TASK STATEMENT:
Quote, with no changes, the lines that run from the top of the material to the line with "epithelial cells display", both included.

RECORDED DATA:
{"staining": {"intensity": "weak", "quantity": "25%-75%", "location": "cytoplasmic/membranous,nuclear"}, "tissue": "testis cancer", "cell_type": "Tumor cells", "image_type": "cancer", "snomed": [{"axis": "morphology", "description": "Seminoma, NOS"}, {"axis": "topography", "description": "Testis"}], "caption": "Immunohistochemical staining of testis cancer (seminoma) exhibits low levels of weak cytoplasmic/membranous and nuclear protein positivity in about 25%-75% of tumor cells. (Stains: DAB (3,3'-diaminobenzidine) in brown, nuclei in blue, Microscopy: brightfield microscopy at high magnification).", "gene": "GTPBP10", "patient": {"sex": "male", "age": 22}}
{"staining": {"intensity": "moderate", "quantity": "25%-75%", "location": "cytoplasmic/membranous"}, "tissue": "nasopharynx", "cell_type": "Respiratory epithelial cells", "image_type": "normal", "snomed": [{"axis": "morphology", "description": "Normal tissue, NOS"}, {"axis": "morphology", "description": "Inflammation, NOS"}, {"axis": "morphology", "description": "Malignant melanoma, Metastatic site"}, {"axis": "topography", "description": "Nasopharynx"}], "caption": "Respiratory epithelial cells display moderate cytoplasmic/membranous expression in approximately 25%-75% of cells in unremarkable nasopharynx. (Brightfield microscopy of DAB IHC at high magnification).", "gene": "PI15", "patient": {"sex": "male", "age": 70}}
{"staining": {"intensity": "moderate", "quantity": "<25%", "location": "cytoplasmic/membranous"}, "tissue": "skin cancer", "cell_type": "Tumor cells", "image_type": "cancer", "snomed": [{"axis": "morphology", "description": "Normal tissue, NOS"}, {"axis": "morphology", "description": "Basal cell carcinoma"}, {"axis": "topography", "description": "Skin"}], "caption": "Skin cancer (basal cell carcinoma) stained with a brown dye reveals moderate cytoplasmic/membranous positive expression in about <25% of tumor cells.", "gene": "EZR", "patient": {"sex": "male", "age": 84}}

RESPONSE FOR THIS EXERCISE:
{"staining": {"intensity": "weak", "quantity": "25%-75%", "location": "cytoplasmic/membranous,nuclear"}, "tissue": "testis cancer", "cell_type": "Tumor cells", "image_type": "cancer", "snomed": [{"axis": "morphology", "description": "Seminoma, NOS"}, {"axis": "topography", "description": "Testis"}], "caption": "Immunohistochemical staining of testis cancer (seminoma) exhibits low levels of weak cytoplasmic/membranous and nuclear protein positivity in about 25%-75% of tumor cells. (Stains: DAB (3,3'-diaminobenzidine) in brown, nuclei in blue, Microscopy: brightfield microscopy at high magnification).", "gene": "GTPBP10", "patient": {"sex": "male", "age": 22}}
{"staining": {"intensity": "moderate", "quantity": "25%-75%", "location": "cytoplasmic/membranous"}, "tissue": "nasopharynx", "cell_type": "Respiratory epithelial cells", "image_type": "normal", "snomed": [{"axis": "morphology", "description": "Normal tissue, NOS"}, {"axis": "morphology", "description": "Inflammation, NOS"}, {"axis": "morphology", "description": "Malignant melanoma, Metastatic site"}, {"axis": "topography", "description": "Nasopharynx"}], "caption": "Respiratory epithelial cells display moderate cytoplasmic/membranous expression in approximately 25%-75% of cells in unremarkable nasopharynx. (Brightfield microscopy of DAB IHC at high magnification).", "gene": "PI15", "patient": {"sex": "male", "age": 70}}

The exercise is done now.